» **Records for the exercise**:
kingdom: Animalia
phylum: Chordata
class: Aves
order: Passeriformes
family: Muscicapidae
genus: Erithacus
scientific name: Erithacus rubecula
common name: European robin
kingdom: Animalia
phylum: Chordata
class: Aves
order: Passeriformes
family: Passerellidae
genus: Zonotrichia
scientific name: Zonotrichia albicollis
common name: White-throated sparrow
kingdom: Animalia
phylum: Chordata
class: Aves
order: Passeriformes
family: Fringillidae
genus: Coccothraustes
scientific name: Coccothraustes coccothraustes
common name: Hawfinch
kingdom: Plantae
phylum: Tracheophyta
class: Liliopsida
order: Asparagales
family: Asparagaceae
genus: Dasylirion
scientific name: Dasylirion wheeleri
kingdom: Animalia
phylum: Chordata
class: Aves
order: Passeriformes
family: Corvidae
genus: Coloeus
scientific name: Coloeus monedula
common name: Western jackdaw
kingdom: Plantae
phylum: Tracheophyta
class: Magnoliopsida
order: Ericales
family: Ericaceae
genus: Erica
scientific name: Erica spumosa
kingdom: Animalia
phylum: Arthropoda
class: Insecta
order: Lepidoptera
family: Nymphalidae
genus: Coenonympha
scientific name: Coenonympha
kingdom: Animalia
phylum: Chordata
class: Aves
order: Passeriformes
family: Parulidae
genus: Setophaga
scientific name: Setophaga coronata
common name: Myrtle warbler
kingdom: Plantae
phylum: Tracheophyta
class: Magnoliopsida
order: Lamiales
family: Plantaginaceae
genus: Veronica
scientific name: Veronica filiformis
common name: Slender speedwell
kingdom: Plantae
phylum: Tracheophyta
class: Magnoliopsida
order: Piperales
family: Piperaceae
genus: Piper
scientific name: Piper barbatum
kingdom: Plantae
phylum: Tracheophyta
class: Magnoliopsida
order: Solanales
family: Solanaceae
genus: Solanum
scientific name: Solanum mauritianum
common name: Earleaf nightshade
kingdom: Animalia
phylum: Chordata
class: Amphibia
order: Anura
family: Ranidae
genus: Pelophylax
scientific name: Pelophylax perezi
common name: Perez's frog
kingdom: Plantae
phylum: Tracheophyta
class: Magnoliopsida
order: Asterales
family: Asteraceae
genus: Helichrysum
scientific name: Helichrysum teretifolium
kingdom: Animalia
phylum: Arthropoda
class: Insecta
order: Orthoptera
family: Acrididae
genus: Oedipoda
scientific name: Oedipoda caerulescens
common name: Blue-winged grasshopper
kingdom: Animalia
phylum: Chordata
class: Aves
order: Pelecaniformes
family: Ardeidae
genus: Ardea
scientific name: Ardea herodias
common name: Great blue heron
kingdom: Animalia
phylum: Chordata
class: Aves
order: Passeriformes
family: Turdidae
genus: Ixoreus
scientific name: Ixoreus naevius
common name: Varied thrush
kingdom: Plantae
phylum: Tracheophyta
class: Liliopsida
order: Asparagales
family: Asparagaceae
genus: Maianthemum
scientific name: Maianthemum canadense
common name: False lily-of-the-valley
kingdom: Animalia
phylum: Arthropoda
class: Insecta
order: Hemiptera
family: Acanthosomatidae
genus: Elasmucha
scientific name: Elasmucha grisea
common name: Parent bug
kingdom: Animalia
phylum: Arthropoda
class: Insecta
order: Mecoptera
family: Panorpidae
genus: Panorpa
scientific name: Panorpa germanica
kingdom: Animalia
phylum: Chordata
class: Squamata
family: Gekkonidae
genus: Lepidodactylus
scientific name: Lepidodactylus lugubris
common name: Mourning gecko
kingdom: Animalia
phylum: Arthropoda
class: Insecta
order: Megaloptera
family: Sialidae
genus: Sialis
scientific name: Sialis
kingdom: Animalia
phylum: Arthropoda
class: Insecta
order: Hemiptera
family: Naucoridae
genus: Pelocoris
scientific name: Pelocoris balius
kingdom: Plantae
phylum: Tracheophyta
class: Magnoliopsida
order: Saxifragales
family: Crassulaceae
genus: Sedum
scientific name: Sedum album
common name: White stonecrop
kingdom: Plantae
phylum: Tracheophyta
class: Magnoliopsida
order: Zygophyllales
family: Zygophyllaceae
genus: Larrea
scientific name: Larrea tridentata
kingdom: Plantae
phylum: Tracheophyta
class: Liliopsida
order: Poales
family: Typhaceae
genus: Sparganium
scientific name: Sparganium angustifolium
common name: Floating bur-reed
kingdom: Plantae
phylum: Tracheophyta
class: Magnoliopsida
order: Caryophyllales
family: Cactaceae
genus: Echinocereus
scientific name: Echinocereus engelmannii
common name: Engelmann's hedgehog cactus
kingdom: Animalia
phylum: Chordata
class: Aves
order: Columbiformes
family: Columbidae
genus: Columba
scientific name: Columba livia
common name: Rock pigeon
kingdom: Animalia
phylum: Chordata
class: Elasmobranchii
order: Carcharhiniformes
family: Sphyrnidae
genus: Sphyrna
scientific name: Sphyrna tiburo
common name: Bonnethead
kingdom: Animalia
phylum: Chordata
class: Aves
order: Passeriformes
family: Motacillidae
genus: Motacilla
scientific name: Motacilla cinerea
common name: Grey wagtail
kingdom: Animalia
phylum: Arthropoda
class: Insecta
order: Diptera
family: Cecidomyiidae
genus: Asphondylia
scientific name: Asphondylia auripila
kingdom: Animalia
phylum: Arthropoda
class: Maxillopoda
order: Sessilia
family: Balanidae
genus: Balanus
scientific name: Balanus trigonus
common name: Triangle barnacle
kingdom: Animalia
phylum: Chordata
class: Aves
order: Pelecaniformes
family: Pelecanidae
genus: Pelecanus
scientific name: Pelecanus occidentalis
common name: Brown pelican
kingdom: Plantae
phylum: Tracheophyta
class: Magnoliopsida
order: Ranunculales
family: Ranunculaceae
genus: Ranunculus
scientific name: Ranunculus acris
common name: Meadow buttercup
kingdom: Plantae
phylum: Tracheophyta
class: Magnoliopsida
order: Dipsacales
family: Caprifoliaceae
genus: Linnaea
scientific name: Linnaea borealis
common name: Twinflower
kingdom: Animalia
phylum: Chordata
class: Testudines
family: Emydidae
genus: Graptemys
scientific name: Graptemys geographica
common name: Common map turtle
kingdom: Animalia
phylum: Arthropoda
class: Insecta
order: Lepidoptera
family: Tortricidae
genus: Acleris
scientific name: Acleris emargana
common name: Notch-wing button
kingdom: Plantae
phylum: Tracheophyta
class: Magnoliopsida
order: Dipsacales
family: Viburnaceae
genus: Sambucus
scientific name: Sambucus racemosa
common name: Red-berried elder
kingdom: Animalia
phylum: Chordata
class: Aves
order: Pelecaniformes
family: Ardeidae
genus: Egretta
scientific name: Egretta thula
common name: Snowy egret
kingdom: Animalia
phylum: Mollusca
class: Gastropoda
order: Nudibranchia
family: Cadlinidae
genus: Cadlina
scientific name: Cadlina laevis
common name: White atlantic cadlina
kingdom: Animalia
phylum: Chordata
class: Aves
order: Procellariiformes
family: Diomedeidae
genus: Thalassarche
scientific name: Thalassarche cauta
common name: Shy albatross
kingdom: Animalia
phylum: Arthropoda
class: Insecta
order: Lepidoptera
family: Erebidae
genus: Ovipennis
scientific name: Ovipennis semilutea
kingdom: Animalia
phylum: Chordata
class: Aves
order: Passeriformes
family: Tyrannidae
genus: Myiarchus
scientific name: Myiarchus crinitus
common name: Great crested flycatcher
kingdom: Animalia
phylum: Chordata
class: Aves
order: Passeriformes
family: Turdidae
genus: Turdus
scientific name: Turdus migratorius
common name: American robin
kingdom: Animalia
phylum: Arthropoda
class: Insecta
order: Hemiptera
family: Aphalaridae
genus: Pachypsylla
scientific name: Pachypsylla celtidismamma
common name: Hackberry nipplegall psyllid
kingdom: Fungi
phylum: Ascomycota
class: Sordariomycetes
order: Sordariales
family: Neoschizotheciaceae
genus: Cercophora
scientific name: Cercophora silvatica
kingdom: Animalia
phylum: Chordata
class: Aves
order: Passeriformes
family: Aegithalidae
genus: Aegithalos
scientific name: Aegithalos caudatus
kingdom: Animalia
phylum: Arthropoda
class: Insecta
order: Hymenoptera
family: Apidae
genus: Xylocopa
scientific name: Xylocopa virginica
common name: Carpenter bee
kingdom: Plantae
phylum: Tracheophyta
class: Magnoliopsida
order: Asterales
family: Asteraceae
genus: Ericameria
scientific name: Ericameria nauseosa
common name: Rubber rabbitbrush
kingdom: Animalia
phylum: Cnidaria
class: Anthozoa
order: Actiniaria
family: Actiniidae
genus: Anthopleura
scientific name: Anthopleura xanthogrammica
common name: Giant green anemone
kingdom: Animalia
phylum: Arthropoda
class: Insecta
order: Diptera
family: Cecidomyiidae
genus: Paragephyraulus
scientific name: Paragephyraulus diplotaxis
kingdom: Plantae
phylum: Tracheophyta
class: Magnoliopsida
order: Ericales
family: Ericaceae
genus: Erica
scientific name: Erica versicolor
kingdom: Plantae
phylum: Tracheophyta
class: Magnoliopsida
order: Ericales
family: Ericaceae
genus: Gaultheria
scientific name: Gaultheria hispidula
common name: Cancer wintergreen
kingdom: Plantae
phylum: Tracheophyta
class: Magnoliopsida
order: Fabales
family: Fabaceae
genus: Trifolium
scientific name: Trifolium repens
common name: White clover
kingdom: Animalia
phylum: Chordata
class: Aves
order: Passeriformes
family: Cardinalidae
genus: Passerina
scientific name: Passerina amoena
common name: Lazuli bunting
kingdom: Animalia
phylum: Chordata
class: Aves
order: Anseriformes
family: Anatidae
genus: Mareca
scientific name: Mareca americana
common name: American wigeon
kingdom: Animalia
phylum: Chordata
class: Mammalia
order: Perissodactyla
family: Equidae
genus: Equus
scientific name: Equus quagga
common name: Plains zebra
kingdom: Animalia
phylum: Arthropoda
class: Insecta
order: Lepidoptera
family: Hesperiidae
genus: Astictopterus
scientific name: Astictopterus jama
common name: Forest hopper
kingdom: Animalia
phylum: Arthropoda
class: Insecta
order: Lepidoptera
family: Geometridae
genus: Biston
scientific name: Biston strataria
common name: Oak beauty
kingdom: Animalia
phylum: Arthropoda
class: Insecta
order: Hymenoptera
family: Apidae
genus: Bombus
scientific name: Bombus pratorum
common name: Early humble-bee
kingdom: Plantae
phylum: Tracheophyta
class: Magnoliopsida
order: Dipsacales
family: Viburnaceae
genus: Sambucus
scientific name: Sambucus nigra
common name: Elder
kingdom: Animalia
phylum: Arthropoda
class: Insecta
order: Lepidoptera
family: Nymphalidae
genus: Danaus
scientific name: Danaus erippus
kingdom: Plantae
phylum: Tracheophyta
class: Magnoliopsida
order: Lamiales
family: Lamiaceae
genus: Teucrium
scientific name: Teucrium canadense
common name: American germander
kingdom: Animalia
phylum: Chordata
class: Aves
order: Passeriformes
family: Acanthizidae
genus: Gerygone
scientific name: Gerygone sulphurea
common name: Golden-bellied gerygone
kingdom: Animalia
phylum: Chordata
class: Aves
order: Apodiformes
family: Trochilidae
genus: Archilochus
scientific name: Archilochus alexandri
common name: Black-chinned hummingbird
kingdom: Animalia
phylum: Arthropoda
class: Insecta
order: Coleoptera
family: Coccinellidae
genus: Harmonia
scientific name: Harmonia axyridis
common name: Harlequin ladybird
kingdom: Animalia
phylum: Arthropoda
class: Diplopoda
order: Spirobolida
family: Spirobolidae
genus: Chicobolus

» **Required task**:
Give the lines from the start of the items through the line containing "scientific name: Veronica filiformis" as a JSON list of strings, one string per line, with blank lines left out.

» **Reply to the task**:
[
  "kingdom: Animalia",
  "phylum: Chordata",
  "class: Aves",
  "order: Passeriformes",
  "family: Muscicapidae",
  "genus: Erithacus",
  "scientific name: Erithacus rubecula",
  "common name: European robin",
  "kingdom: Animalia",
  "phylum: Chordata",
  "class: Aves",
  "order: Passeriformes",
  "family: Passerellidae",
  "genus: Zonotrichia",
  "scientific name: Zonotrichia albicollis",
  "common name: White-throated sparrow",
  "kingdom: Animalia",
  "phylum: Chordata",
  "class: Aves",
  "order: Passeriformes",
  "family: Fringillidae",
  "genus: Coccothraustes",
  "scientific name: Coccothraustes coccothraustes",
  "common name: Hawfinch",
  "kingdom: Plantae",
  "phylum: Tracheophyta",
  "class: Liliopsida",
  "order: Asparagales",
  "family: Asparagaceae",
  "genus: Dasylirion",
  "scientific name: Dasylirion wheeleri",
  "kingdom: Animalia",
  "phylum: Chordata",
  "class: Aves",
  "order: Passeriformes",
  "family: Corvidae",
  "genus: Coloeus",
  "scientific name: Coloeus monedula",
  "common name: Western jackdaw",
  "kingdom: Plantae",
  "phylum: Tracheophyta",
  "class: Magnoliopsida",
  "order: Ericales",
  "family: Ericaceae",
  "genus: Erica",
  "scientific name: Erica spumosa",
  "kingdom: Animalia",
  "phylum: Arthropoda",
  "class: Insecta",
  "order: Lepidoptera",
  "family: Nymphalidae",
  "genus: Coenonympha",
  "scientific name: Coenonympha",
  "kingdom: Animalia",
  "phylum: Chordata",
  "class: Aves",
  "order: Passeriformes",
  "family: Parulidae",
  "genus: Setophaga",
  "scientific name: Setophaga coronata",
  "common name: Myrtle warbler",
  "kingdom: Plantae",
  "phylum: Tracheophyta",
  "class: Magnoliopsida",
  "order: Lamiales",
  "family: Plantaginaceae",
  "genus: Veronica",
  "scientific name: Veronica filiformis"
]